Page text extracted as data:

----------

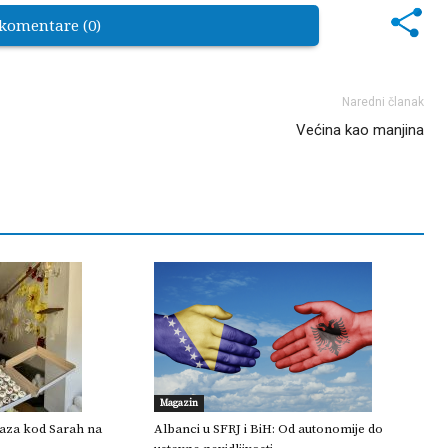
 komentare (0)
Naredni članak
Većina kao manjina
Magazin
oaza kod Sarah na
Albanci u SFRJ i BiH: Od autonomije do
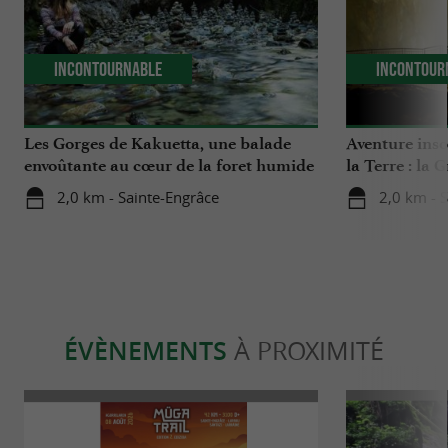
Incontournable
Incontour
Les Gorges de Kakuetta, une balade
Aventure insol
envoûtante au cœur de la foret humide
la Terre : la 
du Pays Basque
2,0 km - Sainte-Engrâce
2,0 km - 
ÉVÈNEMENTS
À PROXIMITÉ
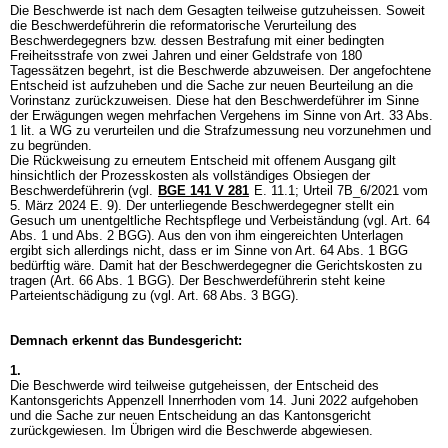
Die Beschwerde ist nach dem Gesagten teilweise gutzuheissen. Soweit
die Beschwerdeführerin die reformatorische Verurteilung des
Beschwerdegegners bzw. dessen Bestrafung mit einer bedingten
Freiheitsstrafe von zwei Jahren und einer Geldstrafe von 180
Tagessätzen begehrt, ist die Beschwerde abzuweisen. Der angefochtene
Entscheid ist aufzuheben und die Sache zur neuen Beurteilung an die
Vorinstanz zurückzuweisen. Diese hat den Beschwerdeführer im Sinne
der Erwägungen wegen mehrfachen Vergehens im Sinne von
Art. 33 Abs.
1 lit. a WG
zu verurteilen und die Strafzumessung neu vorzunehmen und
zu begründen.
Die Rückweisung zu erneutem Entscheid mit offenem Ausgang gilt
hinsichtlich der Prozesskosten als vollständiges Obsiegen der
Beschwerdeführerin (vgl.
BGE 141 V 281
E. 11.1; Urteil 7B_6/2021 vom
5. März 2024 E. 9). Der unterliegende Beschwerdegegner stellt ein
Gesuch um unentgeltliche Rechtspflege und Verbeiständung (vgl.
Art. 64
Abs. 1 und Abs. 2 BGG
). Aus den von ihm eingereichten Unterlagen
ergibt sich allerdings nicht, dass er im Sinne von
Art. 64 Abs. 1 BGG
bedürftig wäre. Damit hat der Beschwerdegegner die Gerichtskosten zu
tragen (
Art. 66 Abs. 1 BGG
). Der Beschwerdeführerin steht keine
Parteientschädigung zu (vgl.
Art. 68 Abs. 3 BGG
).
Demnach erkennt das Bundesgericht:
1.
Die Beschwerde wird teilweise gutgeheissen, der Entscheid des
Kantonsgerichts Appenzell Innerrhoden vom 14. Juni 2022 aufgehoben
und die Sache zur neuen Entscheidung an das Kantonsgericht
zurückgewiesen. Im Übrigen wird die Beschwerde abgewiesen.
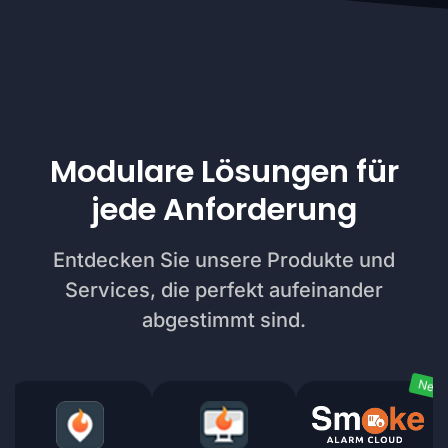
Modulare Lösungen für
jede Anforderung
Entdecken Sie unsere Produkte und
Services, die perfekt aufeinander
abgestimmt sind.
Neu!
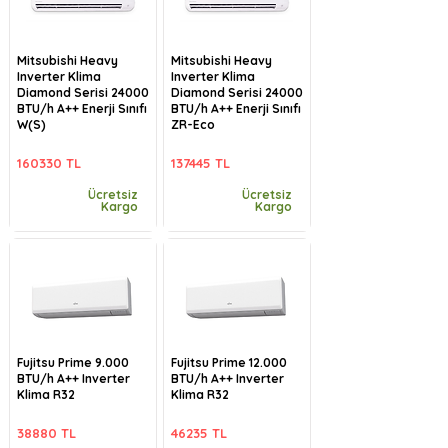
Mitsubishi Heavy
Mitsubishi Heavy
Inverter Klima
Inverter Klima
Diamond Serisi 24000
Diamond Serisi 24000
BTU/h A++ Enerji Sınıfı
BTU/h A++ Enerji Sınıfı
W(S)
ZR-Eco
160330 TL
137445 TL
Ücretsiz
Ücretsiz
Kargo
Kargo
Fujitsu Prime 9.000
Fujitsu Prime 12.000
BTU/h A++ Inverter
BTU/h A++ Inverter
Klima R32
Klima R32
38880 TL
46235 TL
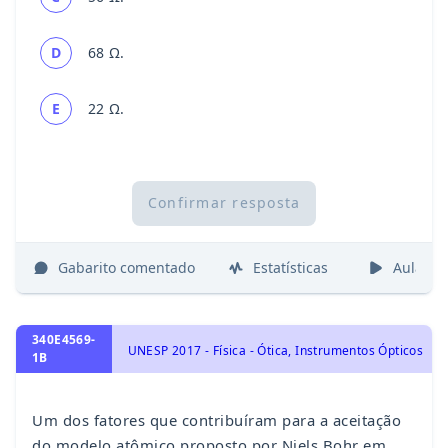
D
68 Ω.
E
22 Ω.
Confirmar resposta
Gabarito comentado
Estatísticas
Aulas
340E4569-
UNESP 2017 - Física - Ótica, Instrumentos Ópticos
1B
Um dos fatores que contribuíram para a aceitação
do modelo atômico proposto por Niels Bohr em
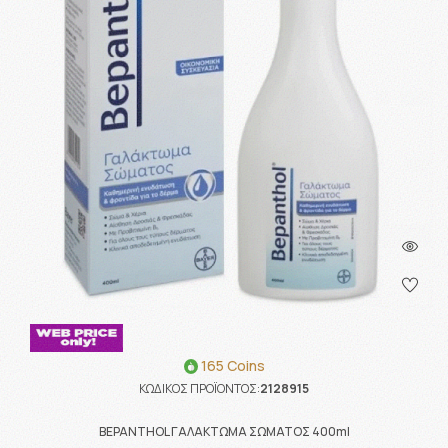
165 Coins
ΚΩΔΙΚΟΣ ΠΡΟΪΟΝΤΟΣ:
2128915
BEPANTHOL ΓΑΛΑΚΤΩΜΑ ΣΩΜΑΤΟΣ 400ml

----------

• Your task: Reproduce every line of the listing above without changing a character, and leave out the picture markers.

• Written response:
 komentare (0)
Naredni članak
Većina kao manjina
Magazin
oaza kod Sarah na
Albanci u SFRJ i BiH: Od autonomije do
Incontournable
Incontour
Les Gorges de Kakuetta, une balade
Aventure insol
envoûtante au cœur de la foret humide
la Terre : la 
du Pays Basque
2,0 km - Sainte-Engrâce
2,0 km - 
ÉVÈNEMENTS
À PROXIMITÉ
Die Beschwerde ist nach dem Gesagten teilweise gutzuheissen. Soweit
die Beschwerdeführerin die reformatorische Verurteilung des
Beschwerdegegners bzw. dessen Bestrafung mit einer bedingten
Freiheitsstrafe von zwei Jahren und einer Geldstrafe von 180
Tagessätzen begehrt, ist die Beschwerde abzuweisen. Der angefochtene
Entscheid ist aufzuheben und die Sache zur neuen Beurteilung an die
Vorinstanz zurückzuweisen. Diese hat den Beschwerdeführer im Sinne
der Erwägungen wegen mehrfachen Vergehens im Sinne von
Art. 33 Abs.
1 lit. a WG
zu verurteilen und die Strafzumessung neu vorzunehmen und
zu begründen.
Die Rückweisung zu erneutem Entscheid mit offenem Ausgang gilt
hinsichtlich der Prozesskosten als vollständiges Obsiegen der
Beschwerdeführerin (vgl.
BGE 141 V 281
E. 11.1; Urteil 7B_6/2021 vom
5. März 2024 E. 9). Der unterliegende Beschwerdegegner stellt ein
Gesuch um unentgeltliche Rechtspflege und Verbeiständung (vgl.
Art. 64
Abs. 1 und Abs. 2 BGG
). Aus den von ihm eingereichten Unterlagen
ergibt sich allerdings nicht, dass er im Sinne von
Art. 64 Abs. 1 BGG
bedürftig wäre. Damit hat der Beschwerdegegner die Gerichtskosten zu
tragen (
Art. 66 Abs. 1 BGG
). Der Beschwerdeführerin steht keine
Parteientschädigung zu (vgl.
Art. 68 Abs. 3 BGG
).
Demnach erkennt das Bundesgericht:
1.
Die Beschwerde wird teilweise gutgeheissen, der Entscheid des
Kantonsgerichts Appenzell Innerrhoden vom 14. Juni 2022 aufgehoben
und die Sache zur neuen Entscheidung an das Kantonsgericht
zurückgewiesen. Im Übrigen wird die Beschwerde abgewiesen.
Modulare Lösungen für
jede Anforderung
Entdecken Sie unsere Produkte und
Services, die perfekt aufeinander
abgestimmt sind.
Neu!
Mitsubishi Heavy
Mitsubishi Heavy
Inverter Klima
Inverter Klima
Diamond Serisi 24000
Diamond Serisi 24000
BTU/h A++ Enerji Sınıfı
BTU/h A++ Enerji Sınıfı
W(S)
ZR-Eco
160330 TL
137445 TL
Ücretsiz
Ücretsiz
Kargo
Kargo
Fujitsu Prime 9.000
Fujitsu Prime 12.000
BTU/h A++ Inverter
BTU/h A++ Inverter
Klima R32
Klima R32
38880 TL
46235 TL
D
68 Ω.
E
22 Ω.
Confirmar resposta
Gabarito comentado
Estatísticas
Aulas
340E4569-
UNESP 2017 - Física - Ótica, Instrumentos Ópticos
1B
Um dos fatores que contribuíram para a aceitação
do modelo atômico proposto por Niels Bohr em
165 Coins
ΚΩΔΙΚΟΣ ΠΡΟΪΟΝΤΟΣ:
2128915
BEPANTHOL ΓΑΛΑΚΤΩΜΑ ΣΩΜΑΤΟΣ 400ml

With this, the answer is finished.